* _Short exercise_:
Answer these questions from the Heaven's Gate post below:
(a) In what city is Cimino showing his newly restored four-hour version?
(b) About how many hits does the writer say a Google search for "Heaven's Gate" and "masterpiece" returns?
(c) At what event did the writer first sit through the film?

Heaven’s Gate

Fenster writes:

So over on Facebook a friend posts an article from the New York Times suggesting time has been kind to Cimino’s Heaven’s Gate.  Cimino has gotten his own Final Cut, and is showing off his newly-restored four hour version in Venice.  The Times suggests he may also have gotten the last laugh.

Haven’t we heard this all before?  Go and Google “Heaven’s Gate” and “masterpiece” and you’ll get over 87,000 hits, with some critic or newspaper or other proclaiming the film was unjustly neglected.  None of this is new.  Here’s The Guardian in 2005:

Had Heaven’s Gate been directed by Bertolucci or Visconti, it would have been hailed as a masterpiece.

I may well suffer through the four hour version but I suspect I won’t change my mind.  I sat through it before, at the New York opening and, along with the rest of the audience, ended up highly perplexed.  To me, seeing it on opening night, with high expectations but zero preconceptions, was in interesting experience.  As I wrote at 2Blowhards a number of years ago:

Some years back, I was fortunate for a time to have a film critic as a friend and was therefore able to get into some opening night, and pre-opening night, screenings in New York. These were really interesting because they let you approach the film with virtually no preconceptions.

Obviously there was “buzz” to contend with, but at least you didn’t go in with the plot memorized and with a mental crib sheet firmly in place as to what the major reviewers thought. Also, these events gave you an unvarnished look at how the attendees themselves reacted. . .

* _Information provided_:
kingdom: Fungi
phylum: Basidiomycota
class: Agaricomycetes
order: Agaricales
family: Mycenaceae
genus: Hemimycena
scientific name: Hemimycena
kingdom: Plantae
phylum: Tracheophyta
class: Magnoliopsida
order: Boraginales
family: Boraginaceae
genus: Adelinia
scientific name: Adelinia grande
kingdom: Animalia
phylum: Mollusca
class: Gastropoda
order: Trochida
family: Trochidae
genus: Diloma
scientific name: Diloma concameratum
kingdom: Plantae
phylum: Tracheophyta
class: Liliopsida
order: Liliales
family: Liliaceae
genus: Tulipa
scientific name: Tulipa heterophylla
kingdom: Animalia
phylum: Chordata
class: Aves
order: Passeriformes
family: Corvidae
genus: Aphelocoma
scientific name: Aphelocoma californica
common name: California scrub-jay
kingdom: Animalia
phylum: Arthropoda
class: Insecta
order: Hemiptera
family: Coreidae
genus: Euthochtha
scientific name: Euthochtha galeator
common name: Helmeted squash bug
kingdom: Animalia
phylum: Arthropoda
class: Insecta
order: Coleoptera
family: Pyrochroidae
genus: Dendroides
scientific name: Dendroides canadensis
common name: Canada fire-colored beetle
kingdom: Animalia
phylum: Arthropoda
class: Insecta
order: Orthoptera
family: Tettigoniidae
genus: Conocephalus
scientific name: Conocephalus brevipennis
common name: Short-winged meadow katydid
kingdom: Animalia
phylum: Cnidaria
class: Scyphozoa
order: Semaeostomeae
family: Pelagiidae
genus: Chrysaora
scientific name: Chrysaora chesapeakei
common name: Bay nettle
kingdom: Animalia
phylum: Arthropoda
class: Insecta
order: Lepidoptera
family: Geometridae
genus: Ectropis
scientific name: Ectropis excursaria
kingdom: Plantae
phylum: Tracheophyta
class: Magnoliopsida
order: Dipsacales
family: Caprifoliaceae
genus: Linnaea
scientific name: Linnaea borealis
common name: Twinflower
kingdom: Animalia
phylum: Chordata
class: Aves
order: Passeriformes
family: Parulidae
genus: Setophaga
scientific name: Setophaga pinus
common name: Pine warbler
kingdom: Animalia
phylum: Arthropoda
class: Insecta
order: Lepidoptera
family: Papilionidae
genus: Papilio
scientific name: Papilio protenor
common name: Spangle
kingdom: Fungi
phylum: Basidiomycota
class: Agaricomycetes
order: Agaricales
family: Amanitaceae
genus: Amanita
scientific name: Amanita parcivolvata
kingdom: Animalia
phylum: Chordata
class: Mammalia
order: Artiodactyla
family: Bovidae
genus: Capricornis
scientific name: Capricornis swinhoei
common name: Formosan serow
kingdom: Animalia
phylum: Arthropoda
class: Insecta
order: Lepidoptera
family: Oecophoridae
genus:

* _Solution to this problem_:
(a) Venice
(b) Over 87,000
(c) The New York opening